6. Do you think that Baby Loss is still a taboo, and if so, why? Do you encounter issues with it being a taboo in your day to day work?
Yes I definitely think that Baby Loss is still a very taboo subject although I feel that there are many charities including Tamba that are working hard to change it. I personally found it so important to talk about my twins and say their names but it was difficult at times. 18 years later I still very much make sure that I keep their memory alive as much I can. We have people come to Tamba for support at differing times throughout their grief journey; some straight away- even before the funeral sometimes, some a few months later, some around the first or a subsequent anniversary and some many years later. Mostly people just want to feel less alone and speak to someone who understands. Support from friends and family can be great initially but somehow I feel that we are expected to move on after only a few months. People speak to you less and expect you to be getting ‘back to normal!’ Our bereaved parents can chat to our befrienders or link up on Facebook with people who also want to talk about their babies, who say the right thing and mostly who understand.
7. Who else do you work alongside in terms of baby loss support or prevention? Are there any charities that support you, or perhaps a colleague that you couldn’t manage without?
Tamba works alongside many of the other baby loss charities particularly the ones involved with Baby Loss awareness week such as Sands, Lullaby Trust, Arc, Miscarriage association etc. My colleague Louise Bowman at Tamba helps me to run the bereavement group and is so supportive of the group as are the rest of the staff.
8. When the job is hard, what one thing reminds you to keep on keeping on?
I just think of where I am now in my journey and how others, particularly Tamba helped me and I want to be able to help others in the same way. Despite having really sad calls with all the people I speak to, I generally come off of the phone thinking that at least one thing I have said will have helped them in some little way, which I really hope is the case.
9. We are in a shift change with the understanding and awareness of baby loss. What would you say to someone just starting out in a job associated to baby loss?
I would just say be understanding and be honest. If you don’t really understand how someone feels because you haven’t had the same experience then be honest and say so, just be that listening ear and always refer to their babies by name if you can.
10. It is likely that a newly bereaved parent is reading this. What would you like to say to them?
Take each day at a time and do not expect too much from yourselves, take the support that helps you and remember that there are lots of people that care. Be selfish and do what helps you, everyone will understand. The thing that helped me the most was being able to talk about my boys to people who wanted to listen.

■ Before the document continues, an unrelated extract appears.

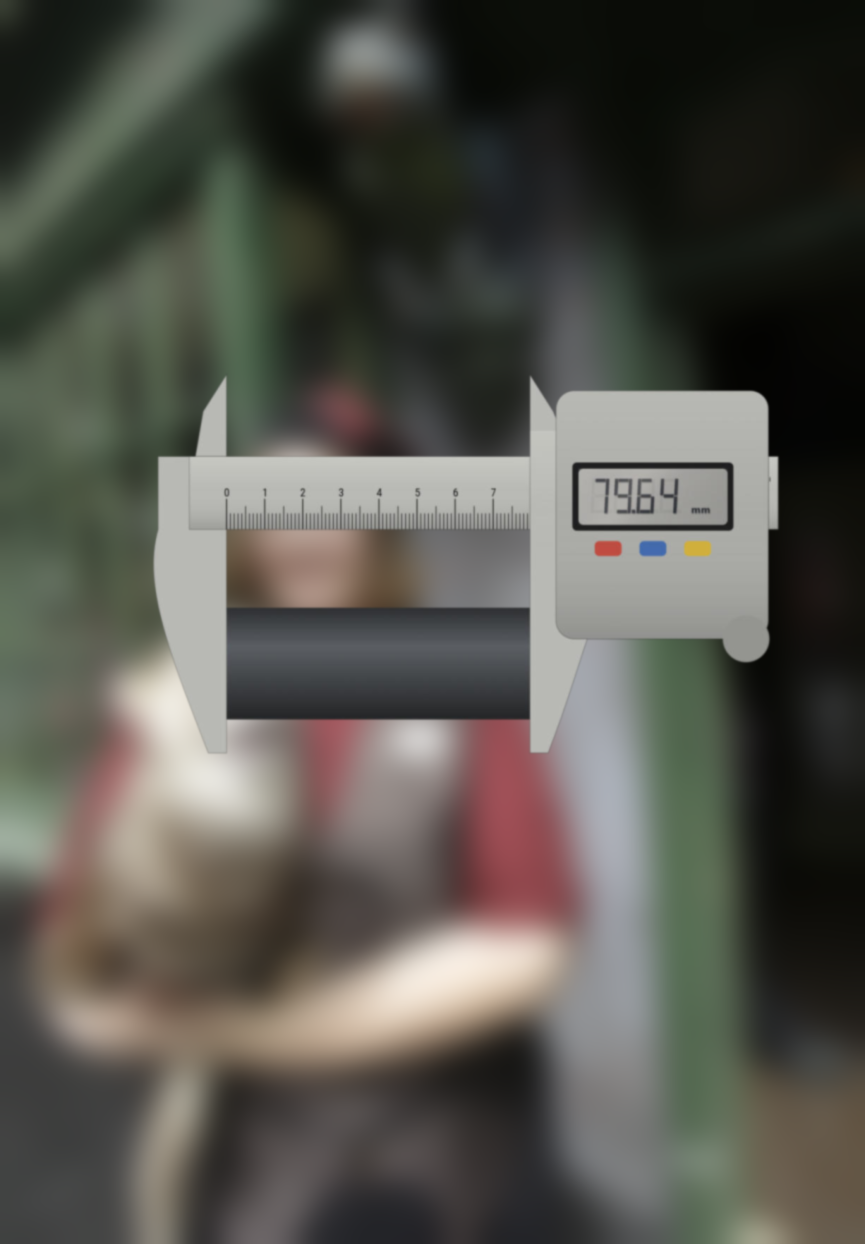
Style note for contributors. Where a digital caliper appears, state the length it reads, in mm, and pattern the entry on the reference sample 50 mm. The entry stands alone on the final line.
79.64 mm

11. We have some ambitious targets for baby loss currently in the UK. What are your specific hopes for the future in terms of maternity and baby loss?

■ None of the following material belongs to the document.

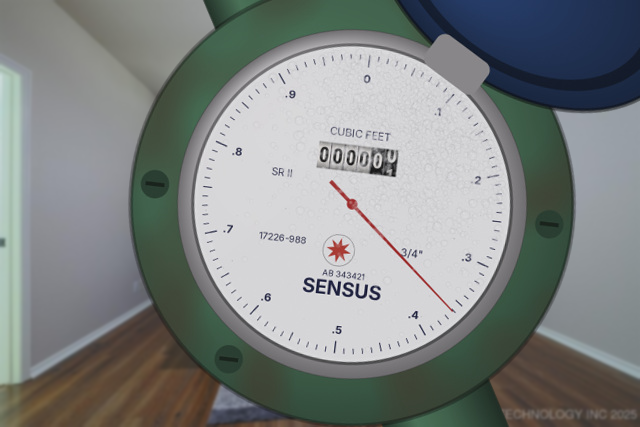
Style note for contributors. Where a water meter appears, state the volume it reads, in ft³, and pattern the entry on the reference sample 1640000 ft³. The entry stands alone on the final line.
0.36 ft³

My hope is that the numbers of babies that die keep decreasing and that the risks with multiple pregnancies specifically are reduced.
“If you don’t really understand how someone feels because you haven’t had the same experience then be honest and say so, just be that listening ear and always refer to their babies by name if you can.”
12. Thank you so much for taking part in this interview series. Lastly, before we finish – Is there anything else about you or your job that you’d like to let people know about?
I love everything about my role at Tamba and feel so lucky to be doing something that is so heartfelt. My boys, Charlie and Joshua, have allowed me to meet and talk to some amazing and inspiring people which I would have not otherwise crossed paths with. I am very proud to be a twin mummy and to now work with Tamba.